Тропинка взбирается по холму. Здесь растут вековые деревья. На них вырезаны имена влюбленных. Для влюбленных здесь настоящий рай. За деревьями сверкает серебристая гладь воды. Капли дождя с тихим шепотом падают в сухую листву. У самого берега растет камыш. Чуть подальше, у гнилых мостков, торчит затопленный плот.

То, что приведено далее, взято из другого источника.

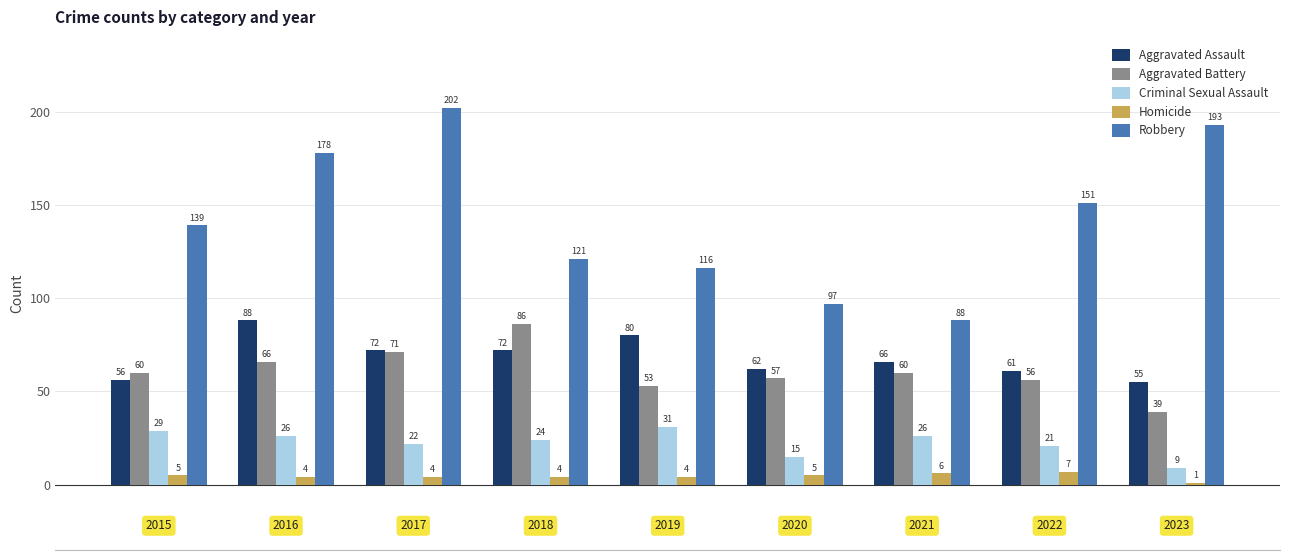

Which series has the largest total across all categories?

Robbery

— А умеешь ты крякать, как утка?
Пробую крякать, но выходит не очень ловко. Больше похоже на собачий лай. Да и лай-то не высшего сорта. А вот так кричат гуси. А так взлетает испуганный лебедь. Звонко хлопает крыльями. Как-никак Мартин Ферн кое-что помнит. Только о себе самом он не помнит ничего.
На Лизе прозрачный дождевик с капюшоном. А я отыскал среди вещей этого самого Ферна элегантное летнее пальто. Продолжая в том же духе, мы имитируем кошачью драку, мяукаем. Потом изображаем поезд, его гудки, самолет. Потом мы садимся на мокрую скамью, и я целую Лизу. Она вздыхает.
— Ну, что ты?
— Ничего не понимаю! — говорит она.
— Чего ты не понимаешь?
— Ничего! — отвечает она. Отворачивается.
— Как хорошо целовать женщину под дождем, — говорю я. Еще поцелуй.
Она говорит, что запуталась в своих чувствах. У нее есть жених. Он проходит в Ютландии медицинскую практику. Потом в ее жизни появился Эббесен. А теперь я.
— Ну и темперамент у тебя! — говорю я.
— Скажи, чего ты хочешь?
Она глядит на меня. Я-то хорошо знаю, чего я хочу. Капли мягко падают на нас. С капюшона на ее лицо стекает струйка дождя. Мелкие капли смачивают нежный пух над ее губой. Я снова приникаю к ее рту…
И опять мы сидим на скамье. Приводим в порядок одежду. Закуриваем…
Она оборачивается ко мне. Я беру ее руки в свои. Она всматривается в мои глаза. Сначала изучает правый, потом левый, словно сравнивая. Кажется, у Мартина Ферна совершенно одинаковые глаза. Впрочем, не помню.
— Я боюсь тебя, — говорит она.
— Почему?
— Я совсем тебя не знаю!
— Я и сам себя не знаю! Но я-то его не боюсь!
— Кого?
— Мартина Ферна. Скорее он боится меня!
— Я жалею о том, что случилось…
Она улыбается. Чуть горько. Печально.
— Теперь ты должен вспомнить, кто ты такой!
— Да.
— Может, ты для того это сделал, чтобы вспомнить, кто ты такой…
— Упаси боже!
— Столько людей знают тебя! Твоя жена, твои дети!..
— Да, уж они-то наверно меня знают!
— Должна же быть какая-то причина, из-за которой ты потерял память!..
— Причина, наверно, чудовищно банальна, — говорю я.
— Иногда мне кажется, что ты притворяешься, — говорит она, прижимаясь щекой к моему плечу.